Viewpoint: Our bland, blond hope

By Frank Touby –

He was our great blond hope: The man with the broom; the man who was going to make a clean sweep at city hall and rid us of the civil-service ineptitude and backdoor dealings that peppered the place under the Mel Lastman regime in the nasty wake of Mike Harris’ unwanted Amalgamation.

The Bad Old Boys who had run rampant at city hall—we thought—were no longer able to run things. Development decisions and recommendations would be made by a different bunch than the North Yorkers Mel brought in: the likes of Paula Dill as development chief and treasurer Wanda Liczyk. Dill disgraced herself in the Union Pearson deal scandal by “unreasonably” tilting a re-vote that awarded a 99-year lease to a group of influential locals who lost the first vote. (The “unreasonable” description came from an ex-judge who examined the issue at the city’s behest.)

She rebounded back at the public trough as interim head of the pie-in-the-sky Expo 2015 initiative.

Cuddlebunny Wanda, of course, was the city’s treasurer who supported a married ex-lover’s big-bucks contract proposal at city hall and was intimately involved in the city’s computer leasing scandal that saw her close confidant, an inexperienced but well-connected salesman—dashing Dash Domi—reap a $1 million commission in a deal that cost city taxpayers millions of dollars above what council thought it had authorized.

Wanda bounced back to the trough as treasurer for Toronto Hydro but is now gone from there.

The city hall that was run by (now City Manager) Shirley Hoy when Miller became mayor is still run by her. It made sense to Miller, no doubt, since she knew the ropes and he undoubtedly didn’t. That’s an unlikely combination when the top elected official has swept into office on a pledge to clean out the city hall run by his number-one bureaucrat.

Amalgamated Toronto is such an administrative monster that it encourages empire builders in the civil service. Departments—administrative silos—often duplicate or obstruct each other’s operations in various turf-saving modes. It’s a perfect Tory-style image of government as unworthy and untrustworthy in management compared to market- and profit-driven big business. That’s perhaps why city-hater Mike Harris dumped on Toronto with Amalgamation: to make it unmanageable and even more vulnerable to powerful special interests. Was he made a fellow in a right-wing think tank as a result of his neocon mismanagement of Ontario? Imagine: Harris, a skirt-chasing golf pro while in office, is actually a member of a think tank.

But Miller didn’t have to contend with Harris directly, only the evil results of Harris which didn’t change a whole lot with Dalton McGuinty, another neocon but wearing the Liberal label.The downloading on cities is still in place. The nutbar balanced-budget nonsense plaguing school boards is still in place.
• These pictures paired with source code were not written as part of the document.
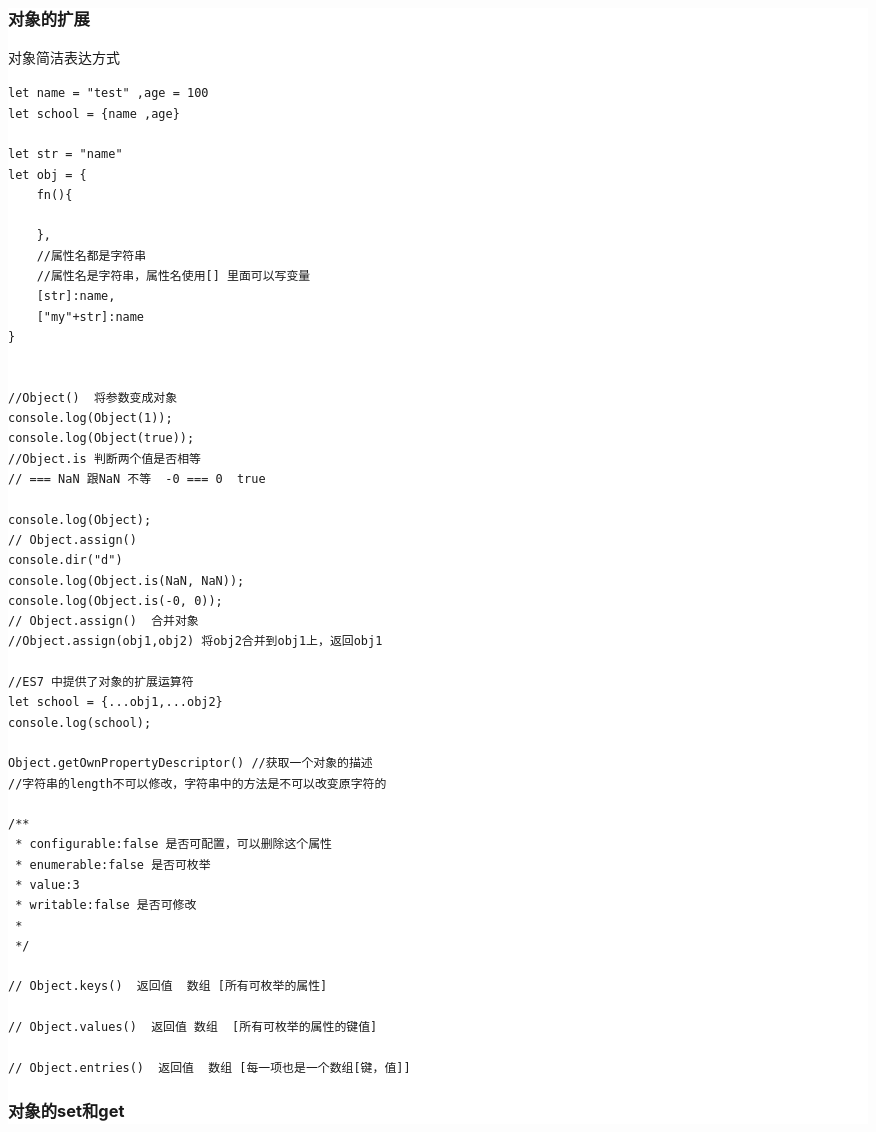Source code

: ### 对象的扩展

对象简洁表达方式

    let name = "test" ,age = 100
    let school = {name ,age}

    let str = "name"
    let obj = {
        fn(){

        },
        //属性名都是字符串
        //属性名是字符串，属性名使用[] 里面可以写变量
        [str]:name,
        ["my"+str]:name
    }


    //Object()  将参数变成对象
    console.log(Object(1));
    console.log(Object(true));
    //Object.is 判断两个值是否相等
    // === NaN 跟NaN 不等  -0 === 0  true

    console.log(Object);
    // Object.assign()
    console.dir("d")
    console.log(Object.is(NaN, NaN));
    console.log(Object.is(-0, 0));
    // Object.assign()  合并对象
    //Object.assign(obj1,obj2) 将obj2合并到obj1上，返回obj1

    //ES7 中提供了对象的扩展运算符
    let school = {...obj1,...obj2}
    console.log(school);

    Object.getOwnPropertyDescriptor() //获取一个对象的描述
    //字符串的length不可以修改，字符串中的方法是不可以改变原字符的

    /**
     * configurable:false 是否可配置，可以删除这个属性
     * enumerable:false 是否可枚举
     * value:3
     * writable:false 是否可修改
     *
     */

    // Object.keys()  返回值  数组 [所有可枚举的属性]

    // Object.values()  返回值 数组  [所有可枚举的属性的键值]

    // Object.entries()  返回值  数组 [每一项也是一个数组[键，值]]
    
    
### 对象的set和get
As council candidate Adam Vaughan astutely pointed out, Miller courted the Conservatives in Ottawa in hope of exorcising the Toronto Port Authority and its ridiculous airport from the waterfront. Rather, he should have held the federal Liberals’ feet to the fire while they clung by their toenails to power. Rural-led Tories have no stake in big-city issues, while the undeserving shaky band of Toronto MPs might have been more responsive.

In his dealings with McGuinty—whose first move in power was to back down on his word about the Oak Ridges Moraine and turn over much of the precious land to developers—Miller has been a glad-hander.

He praises the prem’s promising more city power even while the developer-friendly, concrete-consuming provincial government refuses to give the city that 1% sales tax bite a previous Liberal doofus, David Peterson, slapped on Ontarians during his benighted reign.

The ruinous Ontario Municipal Board still rules over Toronto’s development that has cursed us with some of the ugliest Clockwork Orange residential crap on earth. It hasn’t been reformed in any meaningful way.

Where was Miller when McGuinty pledged to spend a fortune of provincial and city money building a Toronto Transit Commission subway to the northern wilds where developers control piles of vacant land (to become precious by being near a subway stop) at York University in another city?

The Ottawa Tories, of course, have absolutely zero interest in anything seen to help big cities and their suburbs, so they’re already pulling back on any pledge of funding for the boondoggle.

Toronto needs good transit inside the city. Scarborough needs it. But Miller isn’t blasting the subway plan at Queen’s Park and demanding more and better buses and trolleys to really help Toronto transit users.

He’s done damned little to improve the city he was elected to cleanse. The unsolved garbage issue looms as a threat. And yet he now faces no real competition for the job he has done so poorly because the power brokers who influenced things in the bad old days that Miller was supposed to clean up are now on his reelection team.

Tory brainsmith John Laschinger is running Miller’s reelection campaign. Miller tricked the city’s best-intentioned voters in the last election.

This time the malaise that comes after numbing disappointment has sunk glorious hope will flush him back in the mayor’s throne.

And thanks to the bozo at Queen’s Park, he’ll have four years to drive a longer stake through the hearts of those who are vitally concerned about our city.